Harian Kompas, 22 September 2016
JAKARTA, KOMPAS — Otoritas Jasa Keuangan memanggil manajemen bank yang terafiliasi dengan perbankan Singapura untuk mengklarifikasi sejumlah informasi. Dari pertemuan itu diketahui bahwa kepolisian Singapura tidak menindaklanjuti laporan bank.
Sejumlah bank yang dipanggil oleh Otoritas Jasa Keuangan (OJK) adalah OCBC NISP, UOB, dan DBS. Deputi Komisioner Pengawas Perbankan III OJK Irwan Lubis menuturkan, dengan demikian, warga negara Indonesia yang akan mengikuti program pengampunan pajak tetap bisa bertransaksi.
”OJK meminta penjelasan tentang kebenaran informasi bahwa bank induk mereka di Singapura melaporkan warga negara Indonesia yang mau merepatriasi dana dalam rangka pengampunan pajak,” kata Irwan, Rabu (21/9), di Jakarta.
Laporan oleh perbankan Singapura diperlukan dalam rangka memenuhi standar Financial Action Task Force (FATF), lembaga yang dibentuk untuk mencegah pencucian uang antarnegara. Namun, laporan tersebut tidak ditindaklanjuti oleh kepolisian Singapura sehingga warga Indonesia dapat terus bertransaksi.
Informasi mengenai upaya-upaya Singapura itu menarik dicermati karena sekitar 50 persen dari total dana repatriasi pada program pengampunan pajak berasal dari Singapura.
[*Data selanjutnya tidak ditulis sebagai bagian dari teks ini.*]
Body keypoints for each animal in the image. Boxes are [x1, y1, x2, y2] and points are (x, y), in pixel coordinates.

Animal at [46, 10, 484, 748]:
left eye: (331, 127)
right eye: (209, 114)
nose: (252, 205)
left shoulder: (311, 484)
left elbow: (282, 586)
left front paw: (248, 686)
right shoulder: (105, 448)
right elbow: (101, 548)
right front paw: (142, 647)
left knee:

Hingga Rabu pukul 21.15, dana repatriasi mencapai Rp 71,3 triliun.
Berdasarkan data Direktorat Jenderal Pajak, total pernyataan harta sudah mencapai Rp 1.300 triliun yang terdiri dari deklarasi dalam negeri Rp 878 triliun, deklarasi luar negeri Rp 350 triliun, dan repatriasi Rp 71,3 triliun. Sementara uang pembayaran uang tebusan mencapai Rp 36,3 triliun.
Optimistis
Direktur Penyuluhan Pelayanan dan Hubungan Masyarakat Direktorat Jenderal Pajak Hestu Yoga Saksama optimistis bahwa kesadaran masyarakat untuk mengikuti program pengampunan pajak akan terus meningkat. Perkembangan pembayaran uang tebusan dan pernyataan harta dalam sepekan terakhir meningkat signifikan.
Deputi Pembiayaan Kementerian Koperasi dan Usaha Kecil Menengah (UKM) Braman Setyo mengatakan, pihaknya terus mengajak pelaku UKM memanfaatkan program pengampunan pajak. Keikutsertaan pelaku UKM dalam pengampunan pajak lebih fleksibel karena tarif tebusan yang sama akan berlaku hingga akhir periode program tersebut. Hal ini berbeda dengan pengusaha besar yang tarif tebusan 2 persen hanya berlaku ketika mereka ikut program pengampunan pajak tahap pertama, Juli-September 2016.
Pengampunan pajak akan berdampak positif bagi pelaku UKM, terutama dalam membenahi pembukuan dan tertib administrasi. ”Pelaku UKM yang tertib administrasi nanti bisa mendapat kepercayaan dari bank. Dampak positif seperti ini pun terus kami sosialisasikan bagi pelaku UKM di daerah-daerah,” kata Braman.
Sementara itu, Badan Anggaran DPR dan Kementerian Keuangan menyepakati target penerimaan pajak nonmigas tahun 2017
senilai Rp 1.462,9 triliun. Target ini tumbuh 13,7 persen dibandingkan dengan proyeksi realisasi penerimaan perpajakan sampai dengan akhir tahun ini, yakni Rp 1.320,2 triliun. Target itu terdiri dari target penerimaan pajak Rp 1.271,67 triliun dan target penerimaan bea dan cukai Rp 191,23 triliun.